START DOCUMENT SEGMENT

Jaehyun Jeong

Jaehyun Jeong

Applied Mathematics Graduate

A graduate of the Department of Applied Mathematics at Kongju National University. Fascinated by natural intelligence and trying to develop it through RL.
10 Posts
0 Topics
3 Years

Step by Step Flow Matching

IntroductionThere are two major branches of generative AI. One is denoising diffusion models, and the other is flow matching. These models are widely used in areas including image generation, video...

Introduction

There are two major branches of generative AI. One is denoising diffusion models, and the other is flow matching. These models are widely used in areas including image generation, video generation, and vision-language-action (VLA) models in robotics. In this post I want to explain the mathematical background of flow matching. Since I am still learning flow matching myself, I have not yet included a worked example. However, I plan to write a worked example of flow matching (a few simple lines of code to run the flow matching algorithm). I am fascinated by recent advances in Physical AI, so I thought I should study Generative AI more deeply. I drew especially on materials from MIT 6.S184: Generative AI with Stochastic Differential Equations (2026).

1. ODEs

Understanding flow matching starts with understanding ordinary differential equations (ODEs). An ODE is an equation relating an unknown function to its derivatives. Because ODEs are deterministic, the function value at time $t$ is predictable from its initial condition.

$\frac{d}{dt}X_{t} = u_{t}(X_{t})$ A simple example of ODE

Equivalently, every ODE can be defined by a vector field (a function from vectors to vectors), such as $u$ below.

$u:\mathbb{R}^d \times [0,1] \rightarrow \mathbb{R}^d, : (x, t) \mapsto u_{t}(x)$

For every time $t$ and location $x$, we get a vector $u_{t}(x) \in \mathbb{R}^{d}$ that specifies a velocity in space. In the context of Generative AI, $u$ tells us how to move points to create a sample $X_1 \sim p_{data}$ from total noise $X_0$.

2. Flow

What is $X_{t}$ when $t \neq 0$? The flow is the function that answers this question, defined as follows.

$\psi:\mathbb{R}^{d} \times [0,1] \rightarrow \mathbb{R}^{d}, : (x_0, t) \mapsto \psi_{t}(x_{0})$ $\frac{d}{dt}\psi_{t}(x_{0}) = u_{t}(\psi_{t}(x_{0})) : (\text{flow ODE})$ $\psi_{0}(x_{0}) = x_{0} : (\text{flow initial condition})$

The flow $\psi_{t}$ is the mapping from $x_{0}$ to $X_{t}$ for all $t \in [0,1]$. Again, in the context of generative AI, this means we can generate a sample $X_{1}$ from noise $x_{0}$.

At this point, you might ask: why not fit a neural network directly to this flow? This is difficult because of the complexity of $X_{1}$ and the difficulty of maintaining a diffeomorphism (a continuously differentiable map with a continuously differentiable inverse).

It is also worth noting that the theorem below holds, and its conditions are almost always satisfied in machine learning.

END DOCUMENT SEGMENT
START INPUT DATA

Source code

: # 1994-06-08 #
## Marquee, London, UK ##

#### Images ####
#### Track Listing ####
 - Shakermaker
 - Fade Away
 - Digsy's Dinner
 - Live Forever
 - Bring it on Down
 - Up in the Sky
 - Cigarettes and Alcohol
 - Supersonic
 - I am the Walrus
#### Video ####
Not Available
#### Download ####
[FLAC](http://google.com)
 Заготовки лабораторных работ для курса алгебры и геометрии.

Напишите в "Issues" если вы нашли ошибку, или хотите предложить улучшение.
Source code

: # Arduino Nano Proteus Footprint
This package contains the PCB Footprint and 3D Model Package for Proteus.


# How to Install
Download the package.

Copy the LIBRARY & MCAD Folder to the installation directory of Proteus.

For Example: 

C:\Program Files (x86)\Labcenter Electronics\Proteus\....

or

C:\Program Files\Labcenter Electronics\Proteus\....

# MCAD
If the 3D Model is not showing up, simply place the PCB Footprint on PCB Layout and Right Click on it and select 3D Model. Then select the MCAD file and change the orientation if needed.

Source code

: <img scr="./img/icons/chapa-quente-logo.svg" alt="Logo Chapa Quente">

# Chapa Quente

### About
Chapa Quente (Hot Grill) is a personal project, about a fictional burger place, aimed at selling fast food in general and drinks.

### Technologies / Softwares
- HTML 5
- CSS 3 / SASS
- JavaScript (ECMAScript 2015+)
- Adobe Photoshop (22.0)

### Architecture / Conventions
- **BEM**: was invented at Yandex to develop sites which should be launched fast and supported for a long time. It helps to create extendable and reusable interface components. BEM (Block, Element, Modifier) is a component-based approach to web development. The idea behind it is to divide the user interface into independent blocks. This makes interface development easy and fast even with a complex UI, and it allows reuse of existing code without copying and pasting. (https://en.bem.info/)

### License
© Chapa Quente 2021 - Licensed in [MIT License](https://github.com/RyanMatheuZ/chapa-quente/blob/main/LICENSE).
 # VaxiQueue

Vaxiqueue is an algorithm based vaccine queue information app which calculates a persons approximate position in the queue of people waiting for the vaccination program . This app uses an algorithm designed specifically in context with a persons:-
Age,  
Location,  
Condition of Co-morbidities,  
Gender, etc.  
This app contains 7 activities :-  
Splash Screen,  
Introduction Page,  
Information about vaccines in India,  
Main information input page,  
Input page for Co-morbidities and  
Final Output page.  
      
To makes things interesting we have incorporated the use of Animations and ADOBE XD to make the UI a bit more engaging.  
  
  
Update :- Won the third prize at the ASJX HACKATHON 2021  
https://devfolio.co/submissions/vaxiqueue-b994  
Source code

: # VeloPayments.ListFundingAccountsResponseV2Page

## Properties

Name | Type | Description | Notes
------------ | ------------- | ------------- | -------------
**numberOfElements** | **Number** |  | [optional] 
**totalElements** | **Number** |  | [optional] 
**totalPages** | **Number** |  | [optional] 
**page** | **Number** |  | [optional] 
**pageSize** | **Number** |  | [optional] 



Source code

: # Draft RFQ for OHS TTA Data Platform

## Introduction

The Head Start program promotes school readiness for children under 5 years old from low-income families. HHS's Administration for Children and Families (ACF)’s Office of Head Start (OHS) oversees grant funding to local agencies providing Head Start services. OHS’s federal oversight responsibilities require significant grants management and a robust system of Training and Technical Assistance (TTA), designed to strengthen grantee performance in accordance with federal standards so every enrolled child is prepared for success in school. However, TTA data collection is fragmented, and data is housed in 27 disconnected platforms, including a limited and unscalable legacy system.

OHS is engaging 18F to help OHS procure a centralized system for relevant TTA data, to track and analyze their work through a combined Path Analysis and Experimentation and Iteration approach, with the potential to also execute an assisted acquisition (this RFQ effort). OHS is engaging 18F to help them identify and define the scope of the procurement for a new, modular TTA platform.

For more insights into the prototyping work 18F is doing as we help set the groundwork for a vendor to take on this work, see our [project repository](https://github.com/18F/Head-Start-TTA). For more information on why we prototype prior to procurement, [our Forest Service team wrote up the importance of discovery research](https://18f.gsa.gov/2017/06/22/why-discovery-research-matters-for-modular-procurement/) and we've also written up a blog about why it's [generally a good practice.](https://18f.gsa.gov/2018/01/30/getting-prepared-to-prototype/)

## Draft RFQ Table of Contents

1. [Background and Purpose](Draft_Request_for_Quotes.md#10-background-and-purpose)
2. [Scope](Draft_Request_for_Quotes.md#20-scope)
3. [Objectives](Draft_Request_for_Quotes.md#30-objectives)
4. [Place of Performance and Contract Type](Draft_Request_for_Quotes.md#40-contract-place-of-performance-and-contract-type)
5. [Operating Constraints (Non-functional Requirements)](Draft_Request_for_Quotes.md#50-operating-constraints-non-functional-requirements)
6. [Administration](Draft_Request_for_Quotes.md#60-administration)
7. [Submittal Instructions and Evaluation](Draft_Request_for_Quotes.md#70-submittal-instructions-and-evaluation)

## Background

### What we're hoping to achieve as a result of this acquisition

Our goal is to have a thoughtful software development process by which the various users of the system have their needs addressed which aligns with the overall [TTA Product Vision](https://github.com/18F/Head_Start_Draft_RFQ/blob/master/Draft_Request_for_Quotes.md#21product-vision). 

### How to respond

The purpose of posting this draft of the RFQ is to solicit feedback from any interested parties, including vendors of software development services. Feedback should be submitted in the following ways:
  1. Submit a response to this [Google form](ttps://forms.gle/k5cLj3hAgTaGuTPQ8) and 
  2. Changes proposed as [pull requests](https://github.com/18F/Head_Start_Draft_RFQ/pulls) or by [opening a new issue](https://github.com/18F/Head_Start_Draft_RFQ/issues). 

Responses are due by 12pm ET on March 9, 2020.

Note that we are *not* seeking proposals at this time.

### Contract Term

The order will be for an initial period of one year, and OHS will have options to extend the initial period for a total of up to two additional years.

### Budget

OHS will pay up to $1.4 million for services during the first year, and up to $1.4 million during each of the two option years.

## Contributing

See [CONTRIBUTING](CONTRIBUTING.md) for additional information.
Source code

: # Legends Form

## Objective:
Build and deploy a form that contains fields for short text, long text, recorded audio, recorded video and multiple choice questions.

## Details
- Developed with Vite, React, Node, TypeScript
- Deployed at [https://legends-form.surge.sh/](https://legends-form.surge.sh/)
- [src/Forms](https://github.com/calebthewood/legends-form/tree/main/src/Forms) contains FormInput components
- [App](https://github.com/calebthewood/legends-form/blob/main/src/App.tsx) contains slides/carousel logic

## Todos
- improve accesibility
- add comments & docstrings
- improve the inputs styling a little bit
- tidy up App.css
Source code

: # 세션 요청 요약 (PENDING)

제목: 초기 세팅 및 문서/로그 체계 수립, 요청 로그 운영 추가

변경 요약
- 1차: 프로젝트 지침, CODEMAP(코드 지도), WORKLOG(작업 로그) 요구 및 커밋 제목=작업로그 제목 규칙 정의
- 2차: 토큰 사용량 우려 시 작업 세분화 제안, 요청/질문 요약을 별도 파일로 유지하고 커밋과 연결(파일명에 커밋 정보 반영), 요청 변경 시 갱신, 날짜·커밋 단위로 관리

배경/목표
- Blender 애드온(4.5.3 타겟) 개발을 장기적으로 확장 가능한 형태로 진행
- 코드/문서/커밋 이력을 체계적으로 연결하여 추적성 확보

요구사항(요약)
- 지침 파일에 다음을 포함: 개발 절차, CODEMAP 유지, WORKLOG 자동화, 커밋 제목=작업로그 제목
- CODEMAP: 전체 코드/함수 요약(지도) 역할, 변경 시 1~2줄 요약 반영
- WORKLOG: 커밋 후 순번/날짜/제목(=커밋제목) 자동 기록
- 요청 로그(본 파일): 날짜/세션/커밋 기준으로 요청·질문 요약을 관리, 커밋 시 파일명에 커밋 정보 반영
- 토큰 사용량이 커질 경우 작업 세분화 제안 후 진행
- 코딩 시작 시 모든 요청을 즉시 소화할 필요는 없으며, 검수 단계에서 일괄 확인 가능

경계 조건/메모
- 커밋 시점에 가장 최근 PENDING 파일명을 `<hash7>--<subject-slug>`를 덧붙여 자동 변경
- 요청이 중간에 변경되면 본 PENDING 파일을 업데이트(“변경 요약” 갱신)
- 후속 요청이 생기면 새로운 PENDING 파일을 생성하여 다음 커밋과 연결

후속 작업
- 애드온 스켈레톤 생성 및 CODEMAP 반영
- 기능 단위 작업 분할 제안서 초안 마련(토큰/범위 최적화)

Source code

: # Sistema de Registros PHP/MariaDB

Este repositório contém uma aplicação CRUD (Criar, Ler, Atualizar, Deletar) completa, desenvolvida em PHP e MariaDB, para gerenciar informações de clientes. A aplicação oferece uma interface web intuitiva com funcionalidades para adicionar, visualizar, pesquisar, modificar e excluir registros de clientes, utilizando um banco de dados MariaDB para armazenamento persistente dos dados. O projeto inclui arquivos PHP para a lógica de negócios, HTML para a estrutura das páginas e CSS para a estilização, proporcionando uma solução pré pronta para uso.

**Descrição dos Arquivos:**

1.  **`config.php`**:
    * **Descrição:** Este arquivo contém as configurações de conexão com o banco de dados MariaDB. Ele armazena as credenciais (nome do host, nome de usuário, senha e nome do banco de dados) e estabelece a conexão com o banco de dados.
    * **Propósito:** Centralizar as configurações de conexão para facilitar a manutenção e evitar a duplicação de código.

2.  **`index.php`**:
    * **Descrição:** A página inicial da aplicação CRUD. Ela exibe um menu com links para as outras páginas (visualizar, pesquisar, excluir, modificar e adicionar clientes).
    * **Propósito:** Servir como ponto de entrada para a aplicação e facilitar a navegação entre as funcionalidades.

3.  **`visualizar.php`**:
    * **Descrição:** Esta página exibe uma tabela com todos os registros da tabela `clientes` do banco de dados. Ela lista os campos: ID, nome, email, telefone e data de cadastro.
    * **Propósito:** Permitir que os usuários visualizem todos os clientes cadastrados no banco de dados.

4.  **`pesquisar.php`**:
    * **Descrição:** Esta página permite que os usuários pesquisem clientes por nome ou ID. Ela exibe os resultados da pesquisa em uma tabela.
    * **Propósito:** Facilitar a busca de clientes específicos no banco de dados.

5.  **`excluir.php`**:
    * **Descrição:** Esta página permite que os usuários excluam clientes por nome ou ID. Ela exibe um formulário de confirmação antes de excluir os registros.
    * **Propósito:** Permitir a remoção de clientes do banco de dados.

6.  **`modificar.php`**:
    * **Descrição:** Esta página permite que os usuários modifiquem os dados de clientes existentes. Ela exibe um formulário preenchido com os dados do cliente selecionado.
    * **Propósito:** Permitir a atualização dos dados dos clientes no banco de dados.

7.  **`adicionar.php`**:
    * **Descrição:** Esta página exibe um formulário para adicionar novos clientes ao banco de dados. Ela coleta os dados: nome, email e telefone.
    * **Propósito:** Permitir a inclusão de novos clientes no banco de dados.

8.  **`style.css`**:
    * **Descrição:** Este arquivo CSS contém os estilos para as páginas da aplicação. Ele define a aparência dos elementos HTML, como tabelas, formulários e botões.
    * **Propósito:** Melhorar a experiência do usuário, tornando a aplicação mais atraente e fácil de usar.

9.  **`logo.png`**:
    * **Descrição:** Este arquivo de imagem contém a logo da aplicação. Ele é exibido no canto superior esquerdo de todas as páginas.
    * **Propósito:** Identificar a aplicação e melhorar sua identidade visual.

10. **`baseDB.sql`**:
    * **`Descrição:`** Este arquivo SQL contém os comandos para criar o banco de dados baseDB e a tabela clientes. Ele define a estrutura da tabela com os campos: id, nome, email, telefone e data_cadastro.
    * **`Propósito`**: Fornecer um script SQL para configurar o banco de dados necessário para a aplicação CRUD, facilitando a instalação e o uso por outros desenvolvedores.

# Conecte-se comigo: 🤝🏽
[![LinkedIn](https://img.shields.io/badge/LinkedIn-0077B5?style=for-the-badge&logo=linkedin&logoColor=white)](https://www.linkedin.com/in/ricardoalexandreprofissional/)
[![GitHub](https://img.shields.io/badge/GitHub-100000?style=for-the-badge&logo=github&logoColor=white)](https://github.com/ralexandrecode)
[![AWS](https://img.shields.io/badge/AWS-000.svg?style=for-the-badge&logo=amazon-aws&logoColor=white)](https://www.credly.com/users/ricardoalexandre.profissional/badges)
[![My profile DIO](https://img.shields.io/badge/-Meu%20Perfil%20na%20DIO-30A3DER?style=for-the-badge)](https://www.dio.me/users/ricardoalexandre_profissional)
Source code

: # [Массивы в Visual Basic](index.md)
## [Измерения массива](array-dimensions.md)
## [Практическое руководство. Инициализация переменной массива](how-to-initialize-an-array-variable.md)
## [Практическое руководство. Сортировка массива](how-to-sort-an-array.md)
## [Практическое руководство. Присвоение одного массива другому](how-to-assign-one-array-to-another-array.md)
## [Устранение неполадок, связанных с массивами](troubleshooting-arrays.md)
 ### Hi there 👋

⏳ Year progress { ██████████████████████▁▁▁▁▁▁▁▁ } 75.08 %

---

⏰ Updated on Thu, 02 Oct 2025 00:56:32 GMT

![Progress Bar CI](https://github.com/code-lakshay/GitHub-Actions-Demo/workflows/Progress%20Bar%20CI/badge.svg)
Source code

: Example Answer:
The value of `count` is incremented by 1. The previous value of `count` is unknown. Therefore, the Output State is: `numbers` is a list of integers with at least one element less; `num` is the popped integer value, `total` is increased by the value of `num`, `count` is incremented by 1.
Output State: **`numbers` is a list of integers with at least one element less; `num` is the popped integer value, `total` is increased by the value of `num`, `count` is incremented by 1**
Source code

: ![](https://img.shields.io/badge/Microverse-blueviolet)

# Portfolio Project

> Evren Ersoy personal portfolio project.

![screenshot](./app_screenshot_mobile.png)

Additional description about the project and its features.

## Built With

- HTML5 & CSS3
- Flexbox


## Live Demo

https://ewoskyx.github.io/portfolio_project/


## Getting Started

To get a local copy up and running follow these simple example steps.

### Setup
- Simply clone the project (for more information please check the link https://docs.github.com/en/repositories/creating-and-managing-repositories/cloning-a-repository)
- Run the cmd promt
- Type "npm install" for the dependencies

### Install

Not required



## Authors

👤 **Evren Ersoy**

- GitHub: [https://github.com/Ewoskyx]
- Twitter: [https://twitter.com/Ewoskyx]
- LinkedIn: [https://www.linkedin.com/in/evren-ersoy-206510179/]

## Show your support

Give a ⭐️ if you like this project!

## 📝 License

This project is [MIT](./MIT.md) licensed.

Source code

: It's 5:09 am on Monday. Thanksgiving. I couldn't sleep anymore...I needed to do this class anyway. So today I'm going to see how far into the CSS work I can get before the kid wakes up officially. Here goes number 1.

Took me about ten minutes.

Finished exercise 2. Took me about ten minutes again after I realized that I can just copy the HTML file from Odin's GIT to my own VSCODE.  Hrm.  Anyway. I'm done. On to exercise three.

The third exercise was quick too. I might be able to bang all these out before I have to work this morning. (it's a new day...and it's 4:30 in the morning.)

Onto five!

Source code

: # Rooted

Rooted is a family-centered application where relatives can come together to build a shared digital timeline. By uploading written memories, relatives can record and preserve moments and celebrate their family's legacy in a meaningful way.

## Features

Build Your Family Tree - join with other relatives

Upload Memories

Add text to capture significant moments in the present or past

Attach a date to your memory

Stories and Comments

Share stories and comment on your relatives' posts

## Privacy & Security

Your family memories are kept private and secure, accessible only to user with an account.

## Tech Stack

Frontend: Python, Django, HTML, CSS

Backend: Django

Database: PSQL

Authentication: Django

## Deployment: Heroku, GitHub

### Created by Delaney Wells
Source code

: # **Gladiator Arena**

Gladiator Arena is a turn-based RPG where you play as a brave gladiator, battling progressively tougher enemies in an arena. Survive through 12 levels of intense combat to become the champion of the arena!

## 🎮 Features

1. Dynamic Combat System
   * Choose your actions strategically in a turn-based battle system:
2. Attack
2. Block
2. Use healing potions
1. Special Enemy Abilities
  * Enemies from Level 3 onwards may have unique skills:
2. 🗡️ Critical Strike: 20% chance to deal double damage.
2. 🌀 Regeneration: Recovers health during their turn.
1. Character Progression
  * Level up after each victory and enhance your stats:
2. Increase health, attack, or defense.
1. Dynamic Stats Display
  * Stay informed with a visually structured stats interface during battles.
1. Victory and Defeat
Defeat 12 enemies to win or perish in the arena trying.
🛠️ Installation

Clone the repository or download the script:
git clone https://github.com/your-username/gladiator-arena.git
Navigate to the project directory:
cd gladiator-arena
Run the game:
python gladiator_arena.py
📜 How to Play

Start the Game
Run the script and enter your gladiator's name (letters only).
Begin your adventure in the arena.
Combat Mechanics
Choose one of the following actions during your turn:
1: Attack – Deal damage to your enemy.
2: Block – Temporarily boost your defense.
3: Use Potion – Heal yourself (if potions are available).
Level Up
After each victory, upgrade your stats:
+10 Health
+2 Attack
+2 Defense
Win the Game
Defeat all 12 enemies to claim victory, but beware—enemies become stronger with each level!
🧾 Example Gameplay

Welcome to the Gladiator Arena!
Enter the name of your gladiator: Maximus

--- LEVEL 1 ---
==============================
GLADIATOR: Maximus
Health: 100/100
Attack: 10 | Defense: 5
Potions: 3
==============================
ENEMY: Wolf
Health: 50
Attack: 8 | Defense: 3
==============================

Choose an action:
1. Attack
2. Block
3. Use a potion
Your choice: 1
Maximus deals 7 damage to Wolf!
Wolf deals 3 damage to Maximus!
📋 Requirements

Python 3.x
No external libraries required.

END INPUT DATA

#### [EXERCISE SET]
[A] Write out the passage of the flow matching post verbatim, beginning at the words "Equivalently, every ODE" and ending after the words "defined as follows.".
[B] Reproduce, line for line, the portion of the entries that begins at the line containing "Nano Proteus Footprint" and ends after the line containing "- Adobe Photoshop (22.0)".

#### [ANSWERS FOR THE EXERCISE]
[A]
Equivalently, every ODE can be defined by a vector field (a function from vectors to vectors), such as $u$ below.

$u:\mathbb{R}^d \times [0,1] \rightarrow \mathbb{R}^d, : (x, t) \mapsto u_{t}(x)$

For every time $t$ and location $x$, we get a vector $u_{t}(x) \in \mathbb{R}^{d}$ that specifies a velocity in space. In the context of Generative AI, $u$ tells us how to move points to create a sample $X_1 \sim p_{data}$ from total noise $X_0$.

2. Flow

What is $X_{t}$ when $t \neq 0$? The flow is the function that answers this question, defined as follows.

[B]
: # Arduino Nano Proteus Footprint
This package contains the PCB Footprint and 3D Model Package for Proteus.


# How to Install
Download the package.

Copy the LIBRARY & MCAD Folder to the installation directory of Proteus.

For Example: 

C:\Program Files (x86)\Labcenter Electronics\Proteus\....

or

C:\Program Files\Labcenter Electronics\Proteus\....

# MCAD
If the 3D Model is not showing up, simply place the PCB Footprint on PCB Layout and Right Click on it and select 3D Model. Then select the MCAD file and change the orientation if needed.

Source code

: <img scr="./img/icons/chapa-quente-logo.svg" alt="Logo Chapa Quente">

# Chapa Quente

### About
Chapa Quente (Hot Grill) is a personal project, about a fictional burger place, aimed at selling fast food in general and drinks.

### Technologies / Softwares
- HTML 5
- CSS 3 / SASS
- JavaScript (ECMAScript 2015+)
- Adobe Photoshop (22.0)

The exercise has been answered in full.